OBJECTIVE:
Report each line of the records below that contains the string "tangentPropagation", copying every such line in full. Treat uppercase and lowercase as different.

PROVIDED DATA:

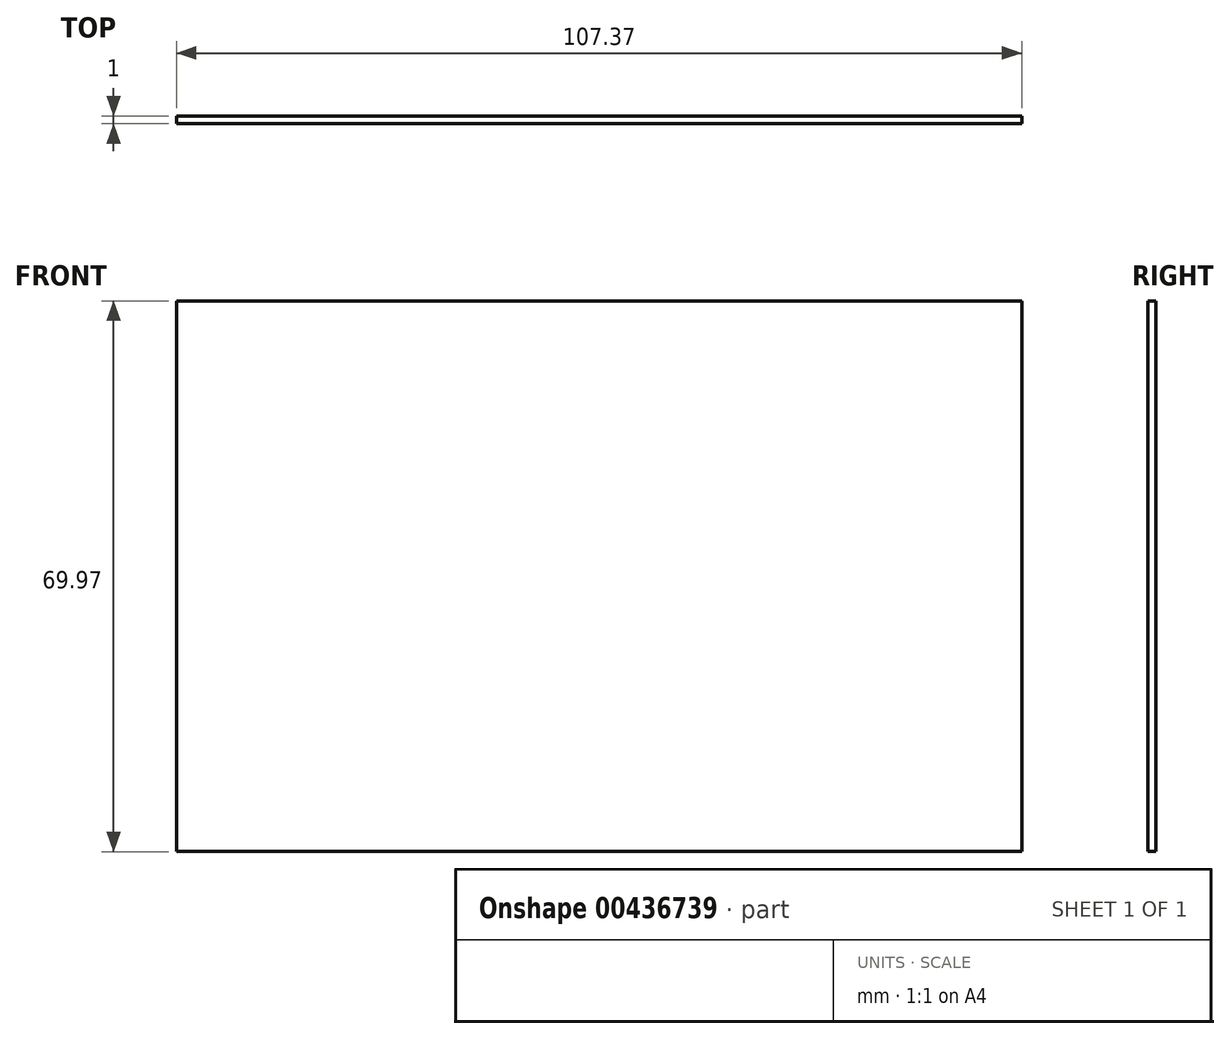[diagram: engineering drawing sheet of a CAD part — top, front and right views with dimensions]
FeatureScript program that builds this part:
annotation { "Feature Type Name" : "Feature", "Feature Type Description" : "" }
export const myFeature = defineFeature(function(context is Context, id is Id, definition is map)
    precondition{}
    {
        {
            var Q0;
            Q0=qCreatedBy(makeId("Front.planeOp"),FACE);
            var sketch = newSketch(context, id + "F0", { "sketchPlane" : qUnion([Q0])});
            skLineSegment(sketch, "E0.bottom", {"start": v(-55.29, 20.42) * mm, "end": v(52.08, 20.42) * mm});
            skLineSegment(sketch, "E0.top", {"start": v(-55.29, -49.55) * mm, "end": v(52.08, -49.55) * mm});
            skLineSegment(sketch, "E0.left", {"start": v(-55.29, 20.42) * mm, "end": v(-55.29, -49.55) * mm});
            skLineSegment(sketch, "E0.right", {"start": v(52.08, 20.42) * mm, "end": v(52.08, -49.55) * mm});
            skSolve(sketch);
        }
        {
            var Q0;
            Q0 = qSketchRegion(id + "F0", true);
            extrude(context, id + "F1", {"entities" : qUnion([Q0]), "depth" : 1 * mm, "offsetDistance" : 25 * mm});
        }
    });
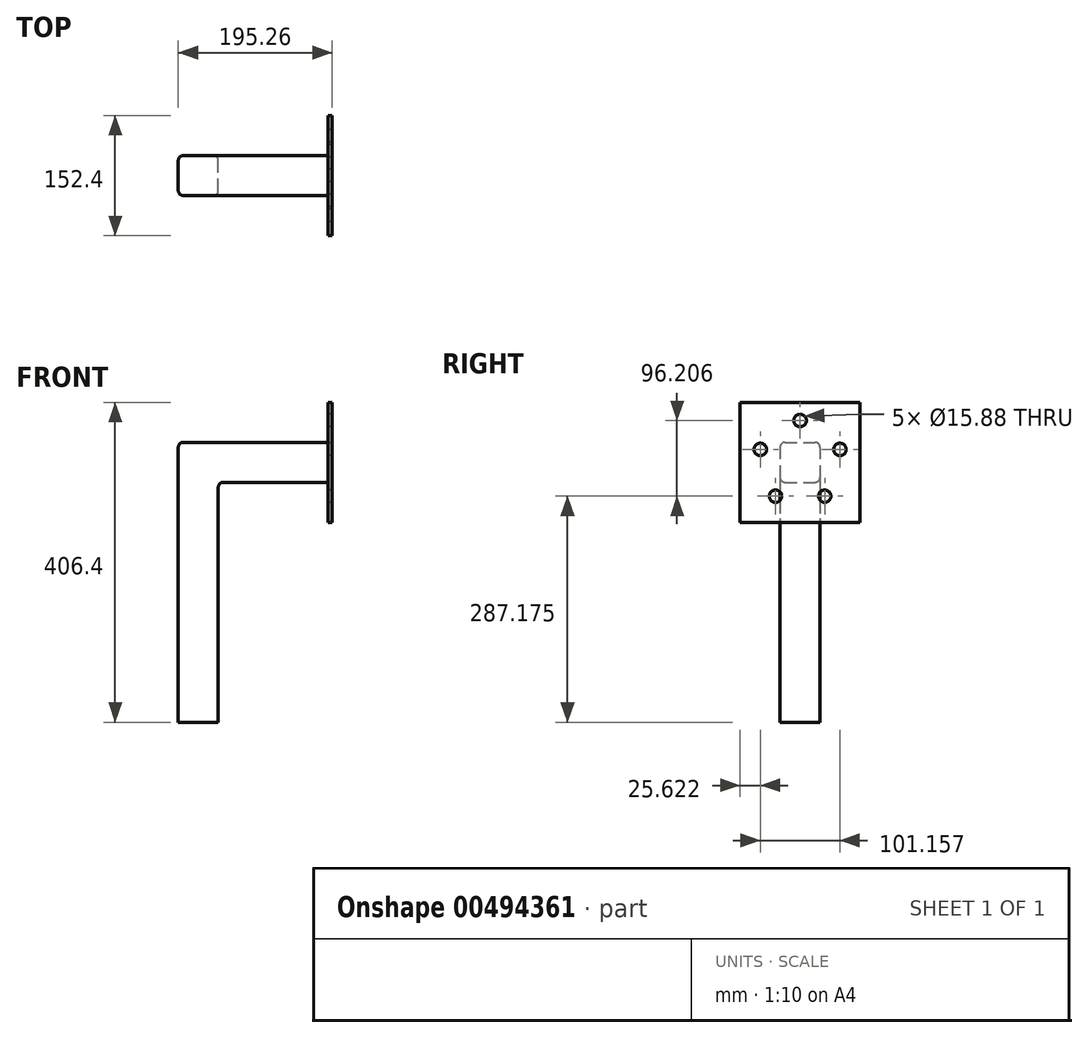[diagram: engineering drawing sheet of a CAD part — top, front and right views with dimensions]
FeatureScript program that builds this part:
annotation { "Feature Type Name" : "Feature", "Feature Type Description" : "" }
export const myFeature = defineFeature(function(context is Context, id is Id, definition is map)
    precondition{}
    {
        {
            var Q0;
            Q0=qCreatedBy(makeId("Front.planeOp"),FACE);
            var sketch = newSketch(context, id + "F0", { "sketchPlane" : qUnion([Q0])});
            skLineSegment(sketch, "E0.bottom", {"start": v(-24.27, 286.3) * mm, "end": v(26.53, 286.3) * mm});
            skLineSegment(sketch, "E0.top", {"start": v(-24.27, -69.3) * mm, "end": v(26.53, -69.3) * mm});
            skLineSegment(sketch, "E0.left", {"start": v(-24.27, 286.3) * mm, "end": v(-24.27, -69.3) * mm});
            skLineSegment(sketch, "E0.right", {"start": v(26.53, 235.5) * mm, "end": v(26.53, -69.3) * mm});
            skLineSegment(sketch, "E1.bottom", {"start": v(-24.27, 286.3) * mm, "end": v(166.23, 286.3) * mm});
            skLineSegment(sketch, "E1.top", {"start": v(26.53, 235.5) * mm, "end": v(166.23, 235.5) * mm});
            skLineSegment(sketch, "E1.left", {"start": v(-24.27, 286.3) * mm, "end": v(-24.27, 235.5) * mm});
            skLineSegment(sketch, "E1.right", {"start": v(166.23, 286.3) * mm, "end": v(166.23, 235.5) * mm});
            skLineSegment(sketch, "E2", {"start": v(-24.27, 286.3) * mm, "end": v(26.53, 235.5) * mm});
            skLineSegment(sketch, "E3.bottom", {"start": v(166.23, 337.1) * mm, "end": v(171, 337.1) * mm});
            skLineSegment(sketch, "E3.top", {"start": v(166.23, 184.7) * mm, "end": v(171, 184.7) * mm});
            skLineSegment(sketch, "E3.left", {"start": v(166.23, 337.1) * mm, "end": v(166.23, 184.7) * mm});
            skLineSegment(sketch, "E3.right", {"start": v(171, 337.1) * mm, "end": v(171, 184.7) * mm});
            skPoint(sketch, "E4.end.orphan", {"position": v(166.23, 260.9) * mm});
            skPoint(sketch, "E4.start.orphan", {"position": v(166.23, 260.9) * mm});
            skSolve(sketch);
        }
        {
            var Q0;
            Q0=makeQuery(id+"F0.imprint","IMPRINT",FACE,{"disambiguationData":[TD([[makeQuery(id+"F0.imprint","IMPRINT",EDGE,{"derivedFrom":sQuery(id+"F0.wireOp",EDGE,"E0.top")}),1.0]])]});
            var Q1;
            {var subQ4=sQuery(id+"F0.wireOp",EDGE,"E1.top");Q1=makeQuery(id+"F0.imprint","IMPRINT",FACE,{"disambiguationData":[TD([[makeQuery(id+"F0.imprint","IMPRINT",EDGE,{"derivedFrom":subQ4}),1.0]])]});}
            extrude(context, id + "F1", {"entities" : qUnion([Q0, Q1]), "endBound" : BoundingType.SYMMETRIC, "depth" : 50.8 * mm});
        }
        {
            var Q0;
            {var subQ3=sQuery(id+"F0.wireOp",EDGE,"E3.bottom");Q0=makeQuery(id+"F0.imprint","IMPRINT",FACE,{"disambiguationData":[TD([[makeQuery(id+"F0.imprint","IMPRINT",EDGE,{"derivedFrom":subQ3}),-1.0]])]});}
            extrude(context, id + "F2", {"entities" : qUnion([Q0]), "operationType" : NewBodyOperationType.ADD, "endBound" : BoundingType.SYMMETRIC, "depth" : 152.4 * mm});
        }
        {
            var Q0;
            Q0=makeQuery(id+"F2.opExtrude","SWEPT_FACE",FACE,{"disambiguationData":[OSD([sQuery(id+"F0.wireOp",EDGE,"E3.right")])]});
            cPlane(context, id + "F3", {"entities" : qUnion([Q0]), "cplaneType" : CPlaneType.OFFSET, "offset" : 0 * mm, "width" : 152.4 * mm, "height" : 152.4 * mm});
        }
        {
            var Q0;
            Q0=qCreatedBy(id+"F3.planeOp",FACE);
            var sketch = newSketch(context, id + "F4", { "sketchPlane" : qUnion([Q0])});
            skCircle(sketch, "E5", {"center": v(0, 260.9) * mm, "radius": 30.96 * mm});
            skCircle(sketch, "E6", {"center": v(0, 314.1) * mm, "radius": 7.94 * mm});
            skCircle(sketch, "E7.1.0", {"center": v(-50.58, 277.34) * mm, "radius": 7.94 * mm});
            skCircle(sketch, "E7.2.0", {"center": v(-31.26, 217.88) * mm, "radius": 7.94 * mm});
            skCircle(sketch, "E7.3.0", {"center": v(31.26, 217.88) * mm, "radius": 7.94 * mm});
            skCircle(sketch, "E7.4.0", {"center": v(50.58, 277.34) * mm, "radius": 7.94 * mm});
            skSolve(sketch);
        }
        {
            var Q0;
            Q0=makeQuery(id+"F4.imprint","IMPRINT",FACE,{"disambiguationData":[TD([[makeQuery(id+"F4.imprint","IMPRINT",EDGE,{"derivedFrom":sQuery(id+"F4.wireOp",EDGE,"E6")}),1.0]])]});
            var Q1;
            Q1=makeQuery(id+"F4.imprint","IMPRINT",FACE,{"disambiguationData":[TD([[makeQuery(id+"F4.imprint","IMPRINT",EDGE,{"derivedFrom":sQuery(id+"F4.wireOp",EDGE,"E7.1.0")}),1.0]])]});
            var Q2;
            Q2=makeQuery(id+"F4.imprint","IMPRINT",FACE,{"disambiguationData":[TD([[makeQuery(id+"F4.imprint","IMPRINT",EDGE,{"derivedFrom":sQuery(id+"F4.wireOp",EDGE,"E7.2.0")}),1.0]])]});
            var Q3;
            Q3=makeQuery(id+"F4.imprint","IMPRINT",FACE,{"disambiguationData":[TD([[makeQuery(id+"F4.imprint","IMPRINT",EDGE,{"derivedFrom":sQuery(id+"F4.wireOp",EDGE,"E7.3.0")}),1.0]])]});
            var Q4;
            Q4=makeQuery(id+"F4.imprint","IMPRINT",FACE,{"disambiguationData":[TD([[makeQuery(id+"F4.imprint","IMPRINT",EDGE,{"derivedFrom":sQuery(id+"F4.wireOp",EDGE,"E7.4.0")}),1.0]])]});
            var Q5;
            Q5=sQuery(id+"F4.wireOp",EDGE,"E6");
            var Q6;
            Q6=sQuery(id+"F4.wireOp",EDGE,"E7.1.0");
            var Q7;
            Q7=sQuery(id+"F4.wireOp",EDGE,"E7.2.0");
            var Q8;
            Q8=sQuery(id+"F4.wireOp",EDGE,"E7.3.0");
            var Q9;
            Q9=sQuery(id+"F4.wireOp",EDGE,"E7.4.0");
            extrude(context, id + "F5", {"entities" : qUnion([Q0, Q1, Q2, Q3, Q4]), "operationType" : NewBodyOperationType.REMOVE, "surfaceEntities" : qUnion([Q5, Q6, Q7, Q8, Q9]), "endBound" : BoundingType.SYMMETRIC, "depth" : 25.4 * mm});
        }
        {
            var Q0;
            Q0=makeQuery(id+"F1.opExtrude","CAP_EDGE",EDGE,{"disambiguationData":[OSD([sQuery(id+"F0.wireOp",EDGE,"E1.bottom")])],"isStart":false});
            var Q1;
            Q1=makeQuery(id+"F1.opExtrude","CAP_EDGE",EDGE,{"disambiguationData":[OSD([sQuery(id+"F0.wireOp",EDGE,"E1.bottom")])],"isStart":true});
            var Q2;
            Q2=makeQuery(id+"F1.opExtrude","SWEPT_EDGE",EDGE,{"disambiguationData":[OSD([sQuery(id+"F0.wireOp",EDGE,"E1.bottom"),sQuery(id+"F0.wireOp",EDGE,"E1.left"),sQuery(id+"F0.wireOp",EDGE,"E2")])]});
            var Q3;
            Q3=makeQuery(id+"F1.opExtrude","CAP_EDGE",EDGE,{"disambiguationData":[OSD([sQuery(id+"F0.wireOp",EDGE,"E0.left"),sQuery(id+"F0.wireOp",EDGE,"E1.left")])],"isStart":false});
            var Q4;
            Q4=makeQuery(id+"F1.opExtrude","CAP_EDGE",EDGE,{"disambiguationData":[OSD([sQuery(id+"F0.wireOp",EDGE,"E0.right")])],"isStart":false});
            var Q5;
            Q5=makeQuery(id+"F1.opExtrude","CAP_EDGE",EDGE,{"disambiguationData":[OSD([sQuery(id+"F0.wireOp",EDGE,"E0.right")])],"isStart":true});
            var Q6;
            Q6=makeQuery(id+"F1.opExtrude","CAP_EDGE",EDGE,{"disambiguationData":[OSD([sQuery(id+"F0.wireOp",EDGE,"E0.left"),sQuery(id+"F0.wireOp",EDGE,"E1.left")])],"isStart":true});
            fillet(context, id + "F6", {"entities" : qUnion([Q0, Q1, Q2, Q3, Q4, Q5, Q6]), "radius" : 6.35 * mm, "tangentPropagation" : true, "allowEdgeOverflow" : false});
        }
        {
            var Q0;
            Q0=makeQuery(id+"F1.opExtrude","CAP_EDGE",EDGE,{"disambiguationData":[OSD([sQuery(id+"F0.wireOp",EDGE,"E1.top")])],"isStart":false});
            var Q1;
            Q1=makeQuery(id+"F1.opExtrude","CAP_EDGE",EDGE,{"disambiguationData":[OSD([sQuery(id+"F0.wireOp",EDGE,"E1.top")])],"isStart":true});
            fillet(context, id + "F7", {"entities" : qUnion([Q0, Q1]), "radius" : 6.35 * mm, "tangentPropagation" : true, "allowEdgeOverflow" : false});
        }
    });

RIGHT ANSWER:
            fillet(context, id + "F6", {"entities" : qUnion([Q0, Q1, Q2, Q3, Q4, Q5, Q6]), "radius" : 6.35 * mm, "tangentPropagation" : true, "allowEdgeOverflow" : false});
            fillet(context, id + "F7", {"entities" : qUnion([Q0, Q1]), "radius" : 6.35 * mm, "tangentPropagation" : true, "allowEdgeOverflow" : false});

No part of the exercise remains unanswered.